Dans un communiqué diffusé lundi 24 août, la préfecture des Bouches-du-Rhône indique que la juridiction administrative a fait droit à la demande de l’État, estimant que les entreprises concernées occupaient sans titre le domaine public maritime de la Grande Plage de La Ciotat.
Selon la préfecture, les autorisations d’occupation temporaire dont bénéficiaient les exploitants pour la location de transats sont arrivées à échéance le 31 décembre 2025 et n’ont pas été renouvelées. La poursuite de l’activité commerciale est dès lors considérée comme irrégulière.
« En proposant des services ou vendant des produits qui utilisent de manière irrégulière le domaine public de l’État, comme la location payante de transats, ces sociétés empêchent les usagers de la plage, les familles notamment, de s’y installer librement », souligne le représentant de l’État.
Un conflit ancien autour du statut de la plage
Cette décision judiciaire s’inscrit dans un contentieux plus large opposant depuis plusieurs années les exploitants historiques du secteur aux services de l’État.

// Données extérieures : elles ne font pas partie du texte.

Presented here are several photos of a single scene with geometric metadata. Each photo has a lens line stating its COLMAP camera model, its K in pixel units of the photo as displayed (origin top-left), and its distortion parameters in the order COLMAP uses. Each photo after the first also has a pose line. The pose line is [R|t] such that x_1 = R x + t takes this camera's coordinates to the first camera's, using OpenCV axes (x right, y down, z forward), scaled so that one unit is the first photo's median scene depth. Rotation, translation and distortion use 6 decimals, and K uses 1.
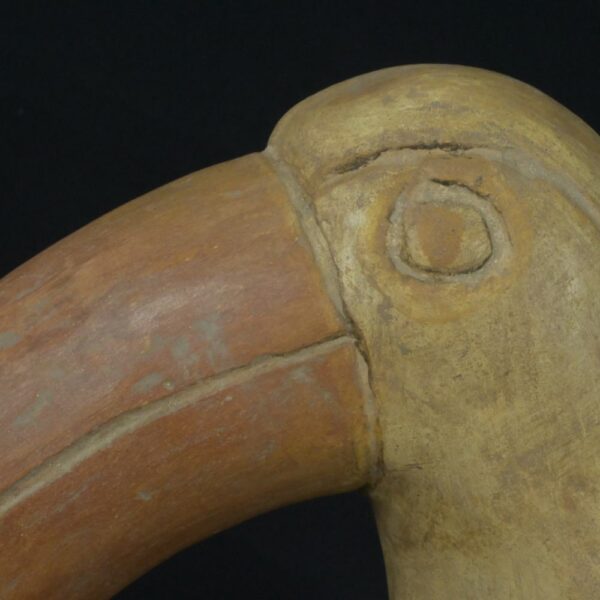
lens RADIAL K [[1905.5, 0, 300.0], [0, 1905.5, 300.0], [0, 0, 1]] dist [0.000337, -0.831600]
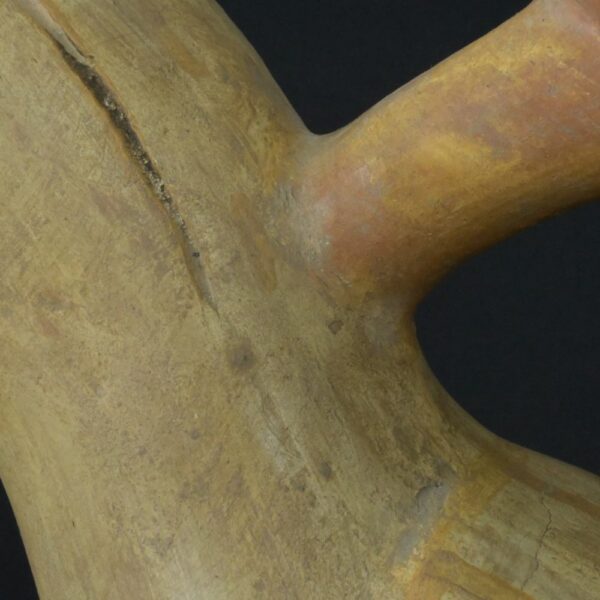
lens RADIAL K [[1905.5, 0, 300.0], [0, 1905.5, 300.0], [0, 0, 1]] dist [0.000337, -0.831600]
pose [[0.882508, -0.209468, -0.421074, 0.577570], [0.180052, 0.977604, -0.108958, 0.202430], [0.434467, 0.020341, 0.900458, 0.319545]]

En août 2025, le préfet des Bouches-du-Rhône avait procédé à une nouvelle délimitation du domaine public maritime au niveau de l’esplanade Henri-Langlois et du secteur de la Grande Plage. Cette décision avait entraîné l’intégration de plusieurs emprises jusqu’alors revendiquées par des acteurs privés dans le domaine public maritime naturel. Les sociétés concernées avaient contesté cette délimitation devant la justice administrative, sans obtenir la suspension de l’arrêté préfectoral.

L’année 2026 a ensuite été marquée par une série de procédures. Dès avril, les exploitants avaient été mis en demeure par la Direction départementale des territoires et de la mer de mettre fin à leurs activités commerciales. En juin, une opération menée par les services de l’État et les forces de l’ordre avait conduit à la saisie de matériel utilisé pour l’activité de plagiste. Les recours engagés contre ces mesures ont été rejetés par le tribunal administratif.
Exploitants de transats : des recours successifs rejetés
Les sociétés Transat et La Grande Plage avaient également demandé en juillet dernier la suspension de la décision de la commune de La Ciotat refusant de leur accorder une nouvelle autorisation d’occupation du domaine public maritime. Le juge des référés a rejeté cette requête le 5 août, considérant qu’aucun élément ne justifiait la suspension de la décision municipale. La nouvelle ordonnance obtenue par le préfet constitue ainsi une étape supplémentaire dans l’exécution des décisions administratives et judiciaires intervenues depuis plus d’un an dans ce dossier.
Au-delà du seul cas ciotaden, l’affaire illustre les tensions récurrentes autour de l’occupation commerciale des plages du littoral méditerranéen. Le droit français prévoit que toute occupation privative du domaine public maritime doit être expressément autorisée et donner lieu à une redevance. En l’absence de titre, l’occupation est considérée comme irrégulière et peut faire l’objet de mesures d’expulsion ou d’évacuation.
Pour l’État, l’enjeu est également celui du libre accès aux plages et de la préservation de l’usage collectif du domaine public maritime. Les exploitants concernés disposent encore de voies de recours sur le fond, mais l’ordonnance de référé est exécutoire immédiatement.